*What you will do*
Please transcribe exactly, and only, the lines of the data below between the line holding "26. Leganger A, Kraft" and the line holding "31. Statistics Norway.", inclusive.

Stored items from a collection
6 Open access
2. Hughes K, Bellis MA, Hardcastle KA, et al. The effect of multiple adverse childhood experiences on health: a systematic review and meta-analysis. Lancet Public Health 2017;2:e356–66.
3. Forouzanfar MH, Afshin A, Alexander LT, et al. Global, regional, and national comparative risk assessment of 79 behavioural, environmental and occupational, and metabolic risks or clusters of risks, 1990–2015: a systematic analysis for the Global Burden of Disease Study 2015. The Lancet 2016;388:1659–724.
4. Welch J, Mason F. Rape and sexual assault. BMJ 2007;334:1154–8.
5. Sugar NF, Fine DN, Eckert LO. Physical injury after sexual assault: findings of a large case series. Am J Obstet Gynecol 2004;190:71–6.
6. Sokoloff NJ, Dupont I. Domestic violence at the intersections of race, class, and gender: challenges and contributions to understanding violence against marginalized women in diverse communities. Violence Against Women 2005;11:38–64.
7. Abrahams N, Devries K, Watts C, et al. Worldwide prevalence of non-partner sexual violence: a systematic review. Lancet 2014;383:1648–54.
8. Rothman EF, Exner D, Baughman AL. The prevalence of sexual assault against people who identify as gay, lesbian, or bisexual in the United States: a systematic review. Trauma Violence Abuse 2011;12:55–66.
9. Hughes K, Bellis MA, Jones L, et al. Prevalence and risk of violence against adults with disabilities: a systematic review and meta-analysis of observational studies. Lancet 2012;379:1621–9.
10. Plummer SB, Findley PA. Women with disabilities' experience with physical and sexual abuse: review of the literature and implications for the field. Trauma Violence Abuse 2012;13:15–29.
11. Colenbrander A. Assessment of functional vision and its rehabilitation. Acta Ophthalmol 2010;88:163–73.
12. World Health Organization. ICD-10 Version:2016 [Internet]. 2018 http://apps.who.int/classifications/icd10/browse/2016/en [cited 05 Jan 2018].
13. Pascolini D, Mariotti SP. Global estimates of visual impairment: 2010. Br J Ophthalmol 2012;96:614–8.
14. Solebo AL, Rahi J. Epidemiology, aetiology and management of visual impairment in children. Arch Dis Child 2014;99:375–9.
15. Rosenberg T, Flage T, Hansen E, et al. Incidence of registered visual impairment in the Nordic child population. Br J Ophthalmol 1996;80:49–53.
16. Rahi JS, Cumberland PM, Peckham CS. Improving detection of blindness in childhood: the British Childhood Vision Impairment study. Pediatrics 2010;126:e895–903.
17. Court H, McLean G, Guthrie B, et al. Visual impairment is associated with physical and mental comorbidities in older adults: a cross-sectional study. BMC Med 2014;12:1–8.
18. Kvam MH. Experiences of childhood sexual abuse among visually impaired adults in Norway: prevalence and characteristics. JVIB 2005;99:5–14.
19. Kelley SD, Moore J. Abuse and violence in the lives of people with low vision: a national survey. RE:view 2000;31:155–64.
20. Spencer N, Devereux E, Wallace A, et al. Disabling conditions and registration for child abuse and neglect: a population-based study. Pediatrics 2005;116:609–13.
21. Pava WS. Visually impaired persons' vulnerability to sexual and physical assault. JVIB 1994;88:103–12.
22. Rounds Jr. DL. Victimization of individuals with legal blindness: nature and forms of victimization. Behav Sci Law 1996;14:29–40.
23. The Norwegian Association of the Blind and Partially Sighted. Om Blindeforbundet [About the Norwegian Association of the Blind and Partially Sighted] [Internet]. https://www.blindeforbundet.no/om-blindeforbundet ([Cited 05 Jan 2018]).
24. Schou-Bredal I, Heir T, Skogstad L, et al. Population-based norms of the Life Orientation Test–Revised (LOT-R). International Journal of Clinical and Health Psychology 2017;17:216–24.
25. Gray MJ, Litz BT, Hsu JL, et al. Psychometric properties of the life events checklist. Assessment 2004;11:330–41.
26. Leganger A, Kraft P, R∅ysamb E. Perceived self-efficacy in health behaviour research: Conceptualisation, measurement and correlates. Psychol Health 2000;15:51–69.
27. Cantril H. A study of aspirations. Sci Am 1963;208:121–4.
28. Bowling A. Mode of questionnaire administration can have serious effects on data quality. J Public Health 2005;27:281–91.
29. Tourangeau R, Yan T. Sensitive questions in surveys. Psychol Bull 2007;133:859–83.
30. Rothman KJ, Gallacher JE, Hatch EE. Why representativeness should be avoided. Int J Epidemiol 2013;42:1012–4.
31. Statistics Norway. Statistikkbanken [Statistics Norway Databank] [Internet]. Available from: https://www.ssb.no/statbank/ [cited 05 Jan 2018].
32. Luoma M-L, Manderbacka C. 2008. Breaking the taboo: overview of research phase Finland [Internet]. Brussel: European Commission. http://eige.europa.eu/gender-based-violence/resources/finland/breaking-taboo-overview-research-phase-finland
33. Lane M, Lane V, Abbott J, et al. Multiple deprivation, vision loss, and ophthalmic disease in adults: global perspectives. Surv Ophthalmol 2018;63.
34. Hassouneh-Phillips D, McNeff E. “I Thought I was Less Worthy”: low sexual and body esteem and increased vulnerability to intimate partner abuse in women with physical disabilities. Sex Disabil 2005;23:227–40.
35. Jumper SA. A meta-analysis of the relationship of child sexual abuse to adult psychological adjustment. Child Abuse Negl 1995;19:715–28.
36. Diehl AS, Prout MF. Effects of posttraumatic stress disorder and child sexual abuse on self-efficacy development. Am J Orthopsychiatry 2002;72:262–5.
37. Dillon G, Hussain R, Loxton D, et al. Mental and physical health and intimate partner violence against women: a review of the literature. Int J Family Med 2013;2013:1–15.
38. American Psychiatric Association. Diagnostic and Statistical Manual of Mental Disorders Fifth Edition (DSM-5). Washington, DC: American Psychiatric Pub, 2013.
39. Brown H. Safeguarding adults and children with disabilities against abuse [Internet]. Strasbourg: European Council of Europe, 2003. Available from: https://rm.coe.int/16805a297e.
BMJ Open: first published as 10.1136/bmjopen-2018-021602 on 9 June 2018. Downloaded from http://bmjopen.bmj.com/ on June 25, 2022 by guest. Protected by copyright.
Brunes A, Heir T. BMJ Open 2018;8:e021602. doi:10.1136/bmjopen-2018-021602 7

*Exercise solution*
26. Leganger A, Kraft P, R∅ysamb E. Perceived self-efficacy in health behaviour research: Conceptualisation, measurement and correlates. Psychol Health 2000;15:51–69.
27. Cantril H. A study of aspirations. Sci Am 1963;208:121–4.
28. Bowling A. Mode of questionnaire administration can have serious effects on data quality. J Public Health 2005;27:281–91.
29. Tourangeau R, Yan T. Sensitive questions in surveys. Psychol Bull 2007;133:859–83.
30. Rothman KJ, Gallacher JE, Hatch EE. Why representativeness should be avoided. Int J Epidemiol 2013;42:1012–4.
31. Statistics Norway. Statistikkbanken [Statistics Norway Databank] [Internet]. Available from: https://www.ssb.no/statbank/ [cited 05 Jan 2018].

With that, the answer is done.